Chapter 8 traces the downfall of Tawhid and analyzes in particular what led so many members to mobilize during their doomed struggles against the Syrian army in mid-1985 and late 1986. These two battles were framed as ideological conflicts pitting fundamentalist militants against partisans of a secular order and the chapter acknowledges the role of ideology, whether embraced sincerely or instrumentally, as it allowed for the enlistment of new Islamist recruits at the height of the fighting and for support from external Islamist allies. Yet it also notes that virtually all Tawhid factions mobilized, including those who were less or not ideologically committed. It argues that this stemmed from the movement’s ability to cast the battles as part of a local collective duty in line with Tripoli’s history as a rebel city. It also resulted from its readiness to enlist the support of neighborhood strongmen who were connected to their communities by strong ties of solidarity and were thus able to draw in many locals. Despite Tawhid’s success at mobilizing so many members, however, the Syrian army and its allies were too strong to be beaten and they ultimately defeated the movement in bloodshed.
Chapter 3 provides an account of some of the other factions and individuals which created Tawhid in 1982. One of them, the Movement of Arab Lebanon, was like the Popular Resistance an originally leftist militia which embraced Islamism instrumentally, but its leader and members later turned more sincerely committed. Other factions and individuals, like Soldiers of God and scattered groups of Islamist individuals, had for their part always been sincerely committed Islamists. In addition to detailing their respective origins and trajectories, this chapter also traces the root of the merger of all these Tripolitan Islamist factions and individuals back to two regional events which threatened to spill over onto Tripoli – Syria’s February 1982 Hama massacre and Israel’s June 1982 invasion of Lebanon. Tawhid posed as a militant Islamist movement which claimed it would protect the city from foreign invaders, take the struggle to Syria and Israel and create an Islamic Republic in Lebanon. As a result, it rapidly attracted the constituency of Tripoli’s committed Islamists.

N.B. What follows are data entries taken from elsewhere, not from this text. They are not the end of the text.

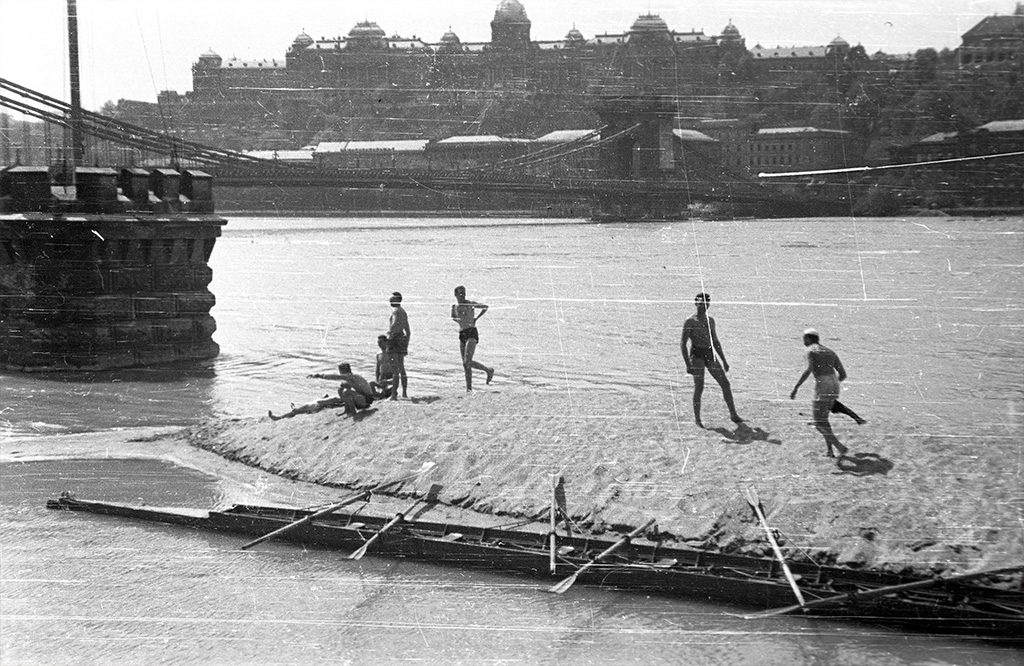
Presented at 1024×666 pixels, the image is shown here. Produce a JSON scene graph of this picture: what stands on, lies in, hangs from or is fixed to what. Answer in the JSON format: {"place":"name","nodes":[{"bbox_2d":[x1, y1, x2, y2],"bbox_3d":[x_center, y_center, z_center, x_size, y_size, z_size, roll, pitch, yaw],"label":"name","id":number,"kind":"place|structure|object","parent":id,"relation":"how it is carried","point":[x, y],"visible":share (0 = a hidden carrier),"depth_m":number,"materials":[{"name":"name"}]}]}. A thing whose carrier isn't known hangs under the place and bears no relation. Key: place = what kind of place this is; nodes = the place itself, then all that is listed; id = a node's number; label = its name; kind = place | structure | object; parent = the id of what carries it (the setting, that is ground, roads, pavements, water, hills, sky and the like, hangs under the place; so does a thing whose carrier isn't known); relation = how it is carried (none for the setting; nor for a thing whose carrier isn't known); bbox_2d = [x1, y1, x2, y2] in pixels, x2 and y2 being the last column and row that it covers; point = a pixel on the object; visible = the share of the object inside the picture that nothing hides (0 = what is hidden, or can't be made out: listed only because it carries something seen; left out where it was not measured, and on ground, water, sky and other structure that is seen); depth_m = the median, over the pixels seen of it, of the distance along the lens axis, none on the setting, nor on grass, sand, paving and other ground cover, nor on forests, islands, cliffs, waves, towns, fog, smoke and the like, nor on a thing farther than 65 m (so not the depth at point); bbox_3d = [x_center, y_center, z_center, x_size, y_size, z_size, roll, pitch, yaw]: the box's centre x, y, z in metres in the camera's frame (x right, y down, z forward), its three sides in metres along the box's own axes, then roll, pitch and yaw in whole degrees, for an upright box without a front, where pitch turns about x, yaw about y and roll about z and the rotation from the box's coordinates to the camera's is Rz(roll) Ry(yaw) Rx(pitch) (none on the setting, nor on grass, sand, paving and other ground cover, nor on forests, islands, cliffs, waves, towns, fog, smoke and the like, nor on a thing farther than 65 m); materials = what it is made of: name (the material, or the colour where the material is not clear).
{"place":"outdoors","nodes":[
{"label":"outdoors","id":0,"kind":"place"},
{"bbox_2d":[0,166,223,374],"label":"stone pier","id":1,"kind":"structure","parent":0,"point":[135,246],"materials":[{"name":"stone"}]},
{"bbox_2d":[66,0,84,169],"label":"pole","id":2,"kind":"object","parent":1,"relation":"on","point":[76,56],"visible":0.83,"depth_m":34.68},
{"bbox_2d":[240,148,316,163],"label":"roof","id":3,"kind":"structure","parent":0,"point":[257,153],"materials":[{"name":"white stone"}]},
{"bbox_2d":[309,139,429,168],"label":"building","id":4,"kind":"structure","parent":0,"point":[350,145],"materials":[{"name":"stone"}]},
{"bbox_2d":[0,76,832,221],"label":"suspension bridge","id":5,"kind":"structure","parent":0,"point":[28,96],"materials":[{"name":"grey metal"}]},
{"bbox_2d":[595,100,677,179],"label":"bridge tower","id":6,"kind":"structure","parent":5,"relation":"on","point":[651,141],"materials":[{"name":"stone"}]},
{"bbox_2d":[428,134,531,170],"label":"building","id":7,"kind":"structure","parent":0,"point":[449,141],"materials":[{"name":"stone"}]},
{"bbox_2d":[0,0,1017,106],"label":"sky","id":8,"kind":"structure","parent":0,"point":[346,32],"materials":[{"name":"white"}]},
{"bbox_2d":[0,217,1022,665],"label":"river","id":9,"kind":"structure","parent":0,"point":[42,508],"materials":[{"name":"liquid"}]},
{"bbox_2d":[43,490,1023,641],"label":"rowing boat","id":10,"kind":"object","parent":9,"relation":"on","point":[141,512],"visible":0.77,"depth_m":13.97,"materials":[{"name":"brown wood"}]},
{"bbox_2d":[244,463,434,549],"bbox_3d":[-1.848,1.911,15.499,0.336,0.566,2.701,4,7,34],"label":"oar","id":11,"kind":"object","parent":10,"relation":"on","point":[341,504],"visible":0.95,"depth_m":15.36,"materials":[{"name":"brown wood"}]},
{"bbox_2d":[346,479,444,560],"bbox_3d":[-1.237,2.003,14.940,0.316,0.443,2.076,2,6,19],"label":"oar","id":12,"kind":"object","parent":10,"relation":"on","point":[356,554],"visible":0.96,"depth_m":14.99,"materials":[{"name":"brown wood"}]},
{"bbox_2d":[547,473,563,572],"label":"oar","id":13,"kind":"object","parent":10,"relation":"on","point":[552,506],"visible":0.97,"depth_m":13.81,"materials":[{"name":"brown wood"}]},
{"bbox_2d":[545,516,658,595],"bbox_3d":[0.895,2.151,13.584,0.361,0.483,2.381,3,7,31],"label":"oar","id":14,"kind":"object","parent":10,"relation":"on","point":[607,552],"visible":0.94,"depth_m":13.55,"materials":[{"name":"brown wood"}]},
{"bbox_2d":[742,485,807,608],"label":"oar","id":15,"kind":"object","parent":10,"relation":"on","point":[791,581],"visible":0.96,"depth_m":13.05,"materials":[{"name":"brown wood"}]},
{"bbox_2d":[740,565,1023,620],"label":"oar","id":16,"kind":"object","parent":10,"relation":"on","point":[926,581],"visible":0.98,"depth_m":12.09,"materials":[{"name":"brown wood"}]},
{"bbox_2d":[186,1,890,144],"label":"palace","id":17,"kind":"structure","parent":0,"point":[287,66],"materials":[{"name":"stone"}]},
{"bbox_2d":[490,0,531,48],"label":"domed tower","id":18,"kind":"structure","parent":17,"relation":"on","point":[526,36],"materials":[{"name":"stone"}]},
{"bbox_2d":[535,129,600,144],"label":"roof","id":19,"kind":"structure","parent":0,"point":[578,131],"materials":[{"name":"stone"}]},
{"bbox_2d":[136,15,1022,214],"label":"hill","id":20,"kind":"structure","parent":0,"point":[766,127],"materials":[{"name":"plant"}]},
{"bbox_2d":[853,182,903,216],"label":"shrub","id":21,"kind":"object","parent":20,"relation":"on","point":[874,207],"visible":0.78,"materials":[{"name":"green plant"}]},
{"bbox_2d":[181,386,1023,576],"label":"sandbar","id":22,"kind":"structure","parent":0,"point":[777,446],"materials":[{"name":"grey sand"}]},
{"bbox_2d":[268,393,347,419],"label":"person","id":23,"kind":"object","parent":22,"relation":"on","point":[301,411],"visible":0.53,"depth_m":20.39},
{"bbox_2d":[305,361,375,416],"bbox_3d":[-2.273,0.786,19.386,0.895,0.824,0.632,3,7,28],"label":"man","id":24,"kind":"object","parent":22,"relation":"on","point":[346,393],"visible":0.99,"depth_m":19.23},
{"bbox_2d":[372,334,397,398],"bbox_3d":[-1.852,0.545,20.360,0.595,1.020,0.705,2,6,21],"label":"man","id":25,"kind":"object","parent":22,"relation":"on","point":[380,343],"visible":0.7,"depth_m":20.35},
{"bbox_2d":[383,292,410,399],"bbox_3d":[-1.635,0.218,19.733,0.471,1.542,0.574,1,6,8],"label":"man","id":26,"kind":"object","parent":22,"relation":"on","point":[400,324],"visible":0.96,"depth_m":19.61},
{"bbox_2d":[451,285,492,391],"bbox_3d":[-0.639,0.150,21.301,0.605,1.609,0.752,1,6,8],"label":"man","id":27,"kind":"object","parent":22,"relation":"on","point":[469,343],"visible":0.98,"depth_m":21.17},
{"bbox_2d":[679,292,742,426],"bbox_3d":[2.381,0.367,17.082,0.668,1.656,0.724,-1,6,-11],"label":"man","id":28,"kind":"object","parent":22,"relation":"on","point":[706,347],"visible":0.99,"depth_m":16.97},
{"bbox_2d":[791,328,863,458],"bbox_3d":[3.469,0.690,15.465,0.612,1.374,0.972,1,6,8],"label":"man","id":29,"kind":"object","parent":22,"relation":"on","point":[815,361],"visible":0.99,"depth_m":15.28},
{"bbox_2d":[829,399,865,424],"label":"person","id":30,"kind":"object","parent":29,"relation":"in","point":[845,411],"visible":0.67,"depth_m":16.72},
{"bbox_2d":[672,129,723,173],"label":"building","id":31,"kind":"structure","parent":0,"point":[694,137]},
{"bbox_2d":[744,126,848,172],"label":"building","id":32,"kind":"structure","parent":0,"point":[777,145],"materials":[{"name":"stone"}]},
{"bbox_2d":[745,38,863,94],"label":"building","id":33,"kind":"structure","parent":0,"point":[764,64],"materials":[{"name":"stone"}]},
{"bbox_2d":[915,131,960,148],"label":"building","id":34,"kind":"structure","parent":0,"point":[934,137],"materials":[{"name":"stone"}]},
{"bbox_2d":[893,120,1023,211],"label":"building","id":35,"kind":"structure","parent":0,"point":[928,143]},
{"bbox_2d":[958,12,1023,77],"label":"building","id":36,"kind":"structure","parent":0,"point":[973,32],"materials":[{"name":"stone"}]},
{"bbox_2d":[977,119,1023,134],"label":"building","id":37,"kind":"structure","parent":0,"point":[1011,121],"materials":[{"name":"stone"}]}
]}

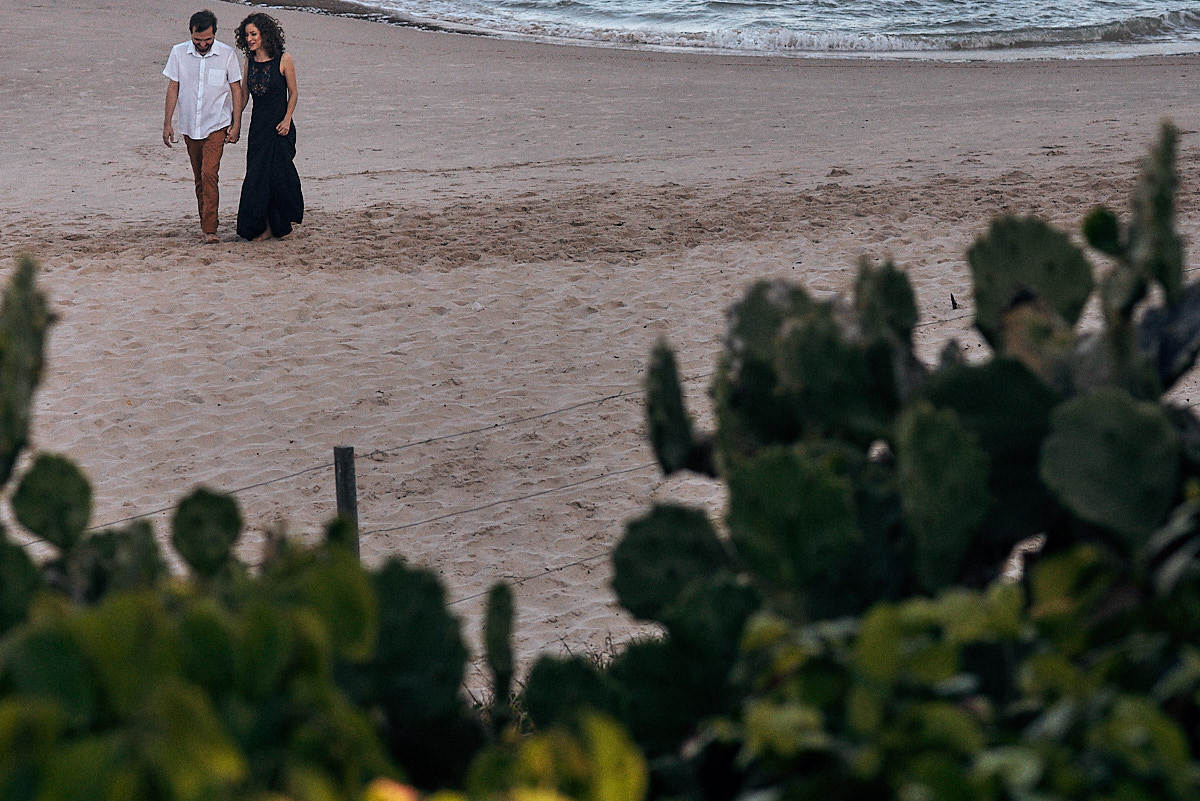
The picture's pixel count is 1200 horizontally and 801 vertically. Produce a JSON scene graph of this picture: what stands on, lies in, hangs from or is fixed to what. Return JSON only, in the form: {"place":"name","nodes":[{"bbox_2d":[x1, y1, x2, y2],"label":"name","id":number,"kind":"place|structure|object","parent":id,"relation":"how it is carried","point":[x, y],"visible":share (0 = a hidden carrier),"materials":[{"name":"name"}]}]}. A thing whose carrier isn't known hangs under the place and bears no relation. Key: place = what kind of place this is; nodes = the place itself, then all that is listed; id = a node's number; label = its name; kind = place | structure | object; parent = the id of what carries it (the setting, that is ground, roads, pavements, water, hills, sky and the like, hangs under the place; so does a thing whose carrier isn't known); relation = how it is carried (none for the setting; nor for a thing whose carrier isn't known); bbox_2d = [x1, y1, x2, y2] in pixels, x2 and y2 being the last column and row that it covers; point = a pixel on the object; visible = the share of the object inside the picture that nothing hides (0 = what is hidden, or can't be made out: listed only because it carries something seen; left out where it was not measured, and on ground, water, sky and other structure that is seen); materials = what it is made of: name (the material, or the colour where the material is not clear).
{"place":"outdoors","nodes":[
{"label":"outdoors","id":0,"kind":"place"},
{"bbox_2d":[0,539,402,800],"label":"leafy shrub","id":1,"kind":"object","parent":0,"point":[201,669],"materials":[{"name":"green plant"}]},
{"bbox_2d":[0,247,502,798],"label":"cactus","id":2,"kind":"object","parent":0,"point":[111,690],"visible":0.93,"materials":[{"name":"green plant"}]},
{"bbox_2d":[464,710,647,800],"label":"yellow leaves","id":3,"kind":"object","parent":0,"point":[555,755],"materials":[{"name":"yellow plant"}]},
{"bbox_2d":[2,0,1199,683],"label":"sand beach","id":4,"kind":"structure","parent":0,"point":[275,297],"materials":[{"name":"beige sand"}]},
{"bbox_2d":[161,9,245,242],"label":"man","id":5,"kind":"object","parent":4,"relation":"on","point":[214,22],"visible":0.99},
{"bbox_2d":[233,12,302,240],"label":"woman","id":6,"kind":"object","parent":4,"relation":"on","point":[266,166],"visible":0.98},
{"bbox_2d":[332,444,359,552],"label":"fence post","id":7,"kind":"object","parent":4,"relation":"in","point":[353,489],"visible":0.54,"materials":[{"name":"grey wood"}]},
{"bbox_2d":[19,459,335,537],"label":"wire","id":8,"kind":"object","parent":7,"relation":"attached to","point":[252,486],"visible":0.42,"materials":[{"name":"grey metal"}]},
{"bbox_2d":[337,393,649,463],"label":"wire","id":9,"kind":"object","parent":7,"relation":"attached to","point":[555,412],"visible":0.52,"materials":[{"name":"grey metal"}]},
{"bbox_2d":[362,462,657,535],"label":"wire","id":10,"kind":"object","parent":7,"relation":"attached to","point":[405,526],"visible":0.51,"materials":[{"name":"grey metal"}]},
{"bbox_2d":[449,550,613,604],"label":"wire","id":11,"kind":"object","parent":7,"relation":"attached to","point":[529,577],"visible":0.24,"materials":[{"name":"grey metal"}]},
{"bbox_2d":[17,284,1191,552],"label":"wire fence","id":12,"kind":"object","parent":7,"relation":"attached to","point":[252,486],"visible":0.45,"materials":[{"name":"grey metal"}]},
{"bbox_2d":[949,293,957,309],"label":"twig","id":13,"kind":"object","parent":4,"relation":"on","point":[952,297],"visible":0.96,"materials":[{"name":"wood"}]},
{"bbox_2d":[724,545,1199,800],"label":"leafy shrub","id":14,"kind":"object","parent":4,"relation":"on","point":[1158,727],"visible":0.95,"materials":[{"name":"green plant"}]},
{"bbox_2d":[249,0,1199,61],"label":"sea","id":15,"kind":"structure","parent":0,"point":[1102,5],"materials":[{"name":"liquid"}]},
{"bbox_2d":[602,123,1199,800],"label":"cactus","id":16,"kind":"object","parent":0,"point":[1118,405],"visible":0.92,"materials":[{"name":"green plant"}]}
]}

Chapter 2 zooms in on the Popular Resistance, one of the militant Islamist factions which would merge within Tawhid upon its creation in 1982 and was disproportionately strong in one neighbourhood of Tripoli only, Bab al-Tebbaneh. It explains how this originally Marxist group embraced Islamism instrumentally in 1980. This was because its leader, who also acted as the neighbourhood strongman or informal local leader, sensed that this ideology would fulfill strategic functions to his district in a new security environment, one especially marked by Syria’s 1976 military intervention in Lebanon and occupation of Tripoli. In this increasingly repressive context, Islamist ideology not only allowed the Popular Resistance to continue mobilizing Bab al-Tebbaneh’s residents and to keep their local solidarities alive; it also enabled the faction to ally across space and class with resource-rich ideological actors and to enlist the support of militant Islamist militias in the local feud which opposed the inhabitants of the neighborhood to the Alawi and pro-Assad nearby district of Jabal Mohsen. After the Popular Resistance eventually merged within Tawhid in 1982, it would drag the movement into its neighborhood rivalry unrelated to ideology, which affected its behavior.
Chapter 4 investigates why, despite a grand ideology which in theory had the potential to resonate in Lebanon’s entire Sunni Islamist constituency, Tawhid’s membership remained overwhelmingly confined to Tripoli. This, it is argued, partially stemmed from the highly fluid and heterogeneous nature of its militant Islamist ideology, which, beyond reflecting the commitment of some members, resulted from the fact that it fulfilled functions. These included outbidding rivals, strengthening internal cohesion and activating bonds of ideological solidarity with like-minded foreign actors to solicit their support. The fluid nature of Tawhid’s ideology, which drew on disparate Sunni but also Shia Islamist references, contributed to restricting its appeal among Lebanon’s more orthodox Sunni Islamists. Yet this chapter notes another factor which limited the appeal of Tawhid outside of Tripoli: the sense that its Islamist discourse was deeply embedded in local identities and narratives. And, while it partially traces this to a movement strategy to recruit locally, it suggests that it also resulted from its own internalized rootedness, which led non-Tripolitan Lebanese Islamists to conclude that Tawhid was more of a Tripolitan than an Islamist movement.